Dispatches - News from the National Musuem of Military Vehciles

Published 2022-08-31

Steve and Vicki Muller are volunteers at The National Museum of Military Vehicles

By Craig Blumenshine, Director of Communications, National Museum of Military Vehicles

Volunteers Complete Second Summer at The National Museum of Military Vehicles

Like so many travelers on their way to Yellowstone or Grand Teton National Parks, Steve and Vicki Muller just happened by The National Museum of Military Vehicles near Dubois, Wyoming. Interested because of the tanks they saw outside, Steve and Vicki pulled into the parking lot of the massive museum with their trailer, went inside, and also had a chance meeting with the museum's founder, Dan Starks.

It was the very first day the museum had opened in August 2020.

"We didn't know it was opening day. We saw the flags and tanks, pulled in, toured the World War II part that was open, and met Dan," Steve said.

On to Flagg Ranch in Wyoming, the Mullers went, thinking about what they had just seen.

"When we got back to our camper, we just looked at each other and said, 'that is just so amazing, I want to be a part of that,'" Vicki said. After asking to see if the museum could use volunteers, Steve and Vicki interviewed. Then some paperwork followed.

"And here we are," Vicki said.

The Mullers just completed their second summer of volunteering, working as a team to greet guests who come through the museum's front doors. Their welcoming, smiling disposition and enthusiasm for the museum are infectious. And the couple is already planning for summer number three.

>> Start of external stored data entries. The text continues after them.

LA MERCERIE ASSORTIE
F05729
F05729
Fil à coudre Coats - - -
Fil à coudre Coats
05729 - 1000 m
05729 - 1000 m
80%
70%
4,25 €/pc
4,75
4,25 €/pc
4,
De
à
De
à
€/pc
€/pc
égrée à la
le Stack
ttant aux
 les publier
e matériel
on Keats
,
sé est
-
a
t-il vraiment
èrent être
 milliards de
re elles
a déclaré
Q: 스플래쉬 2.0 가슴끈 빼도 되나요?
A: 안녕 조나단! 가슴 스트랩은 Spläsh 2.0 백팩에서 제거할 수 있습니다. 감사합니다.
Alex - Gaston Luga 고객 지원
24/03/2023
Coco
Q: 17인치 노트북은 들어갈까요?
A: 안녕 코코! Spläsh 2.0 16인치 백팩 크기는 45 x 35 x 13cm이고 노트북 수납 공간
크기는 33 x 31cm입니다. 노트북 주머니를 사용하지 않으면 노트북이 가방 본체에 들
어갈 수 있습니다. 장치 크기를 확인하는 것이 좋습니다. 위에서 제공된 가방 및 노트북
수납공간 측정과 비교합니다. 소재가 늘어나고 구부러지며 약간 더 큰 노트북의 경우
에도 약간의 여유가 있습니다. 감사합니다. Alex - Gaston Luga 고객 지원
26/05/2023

"We are so grateful for what Steve and Vicki have brought to the guest experience at the museum. They make every guest feel so welcome the moment they come through the front door," Alynne Catron, Executive Director of the National Museum of Military Vehicles, said.

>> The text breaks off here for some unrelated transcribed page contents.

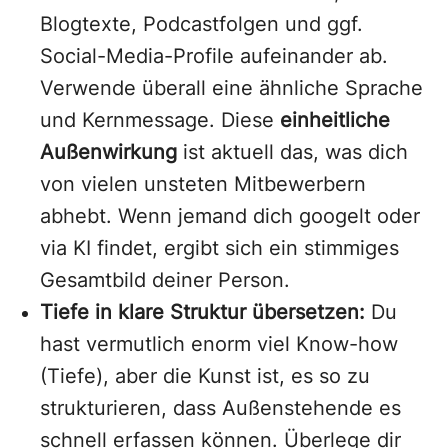
Blogtexte, Podcastfolgen und ggf.
Social-Media-Profile aufeinander ab.
Verwende überall eine ähnliche Sprache
und Kernmessage. Diese
einheitliche
Außenwirkung
ist aktuell das, was dich
von vielen unsteten Mitbewerbern
abhebt. Wenn jemand dich googelt oder
via KI findet, ergibt sich ein stimmiges
Gesamtbild deiner Person.
Tiefe in klare Struktur übersetzen:
Du
hast vermutlich enorm viel Know-how
(Tiefe), aber die Kunst ist, es so zu
strukturieren, dass Außenstehende es
schnell erfassen können. Überlege dir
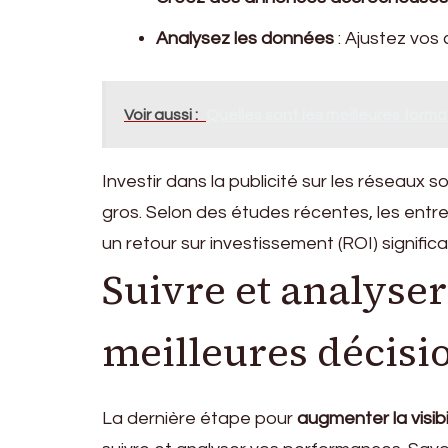
Analysez les données
: Ajustez vos
Voir aussi :
Quelles sont les meilleures forma
Investir dans la publicité sur les réseaux
gros. Selon des études récentes, les entrep
un retour sur investissement (ROI) signific
Suivre et analyse
meilleures décisi
La dernière étape pour
augmenter la visibi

The Mullers have a history of volunteering and giving back to their communities. Steve, a retired ear, nose, and throat physician, delivers Meals on Wheels and worked during medical mission trips. Vicki works as a volunteer at the Pregnancy and Life Center near their home in Marble Falls, Texas.

Asked what they learn from guests who come to the museum every day from all over the country, and all over the world, Steve and Vicki were quick to reply, "They have a common interest with us, in military history, and many are curious like us and stopped in just as they were driving by."

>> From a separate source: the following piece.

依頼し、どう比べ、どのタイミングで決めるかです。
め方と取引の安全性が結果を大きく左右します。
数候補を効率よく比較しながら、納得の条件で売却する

The couple loves hearing the stories from guests, whether it is about their connection to military history as a veteran or from a family member, or just their personal stories and why they wanted to come to the museum.

Steve is a retired Air Force Lieutenant Colonel.

"I was so fortunate. I've wanted to fly since I was 12-years-old," Steve said.

After high school and one-year stint at an engineering school in Philadelphia, Steve set his sights on his childhood dream.

"I realized that (engineering) was not what I wanted to do. I applied to the (United States Air Force) Academy and got in by the skin of my teeth. But I did pretty well there and got to go to pilot training and fly for five years," Steve said.

He flew mostly Cessna T-37 trainers and was an instructor pilot.

"They called us Plowbacks back then. I got to fly with some guys who were in combat and were very happy to have come home alive," Steve said.

Vicki, who interprets and speaks Spanish fluently after spending a summer in Mexico going to school when just 15 years-old, spent her professional career as a director for an early childhood intervention program for babies with special needs.

The couple have three sons, and were married in an abandoned civil war church outside of Marble Falls.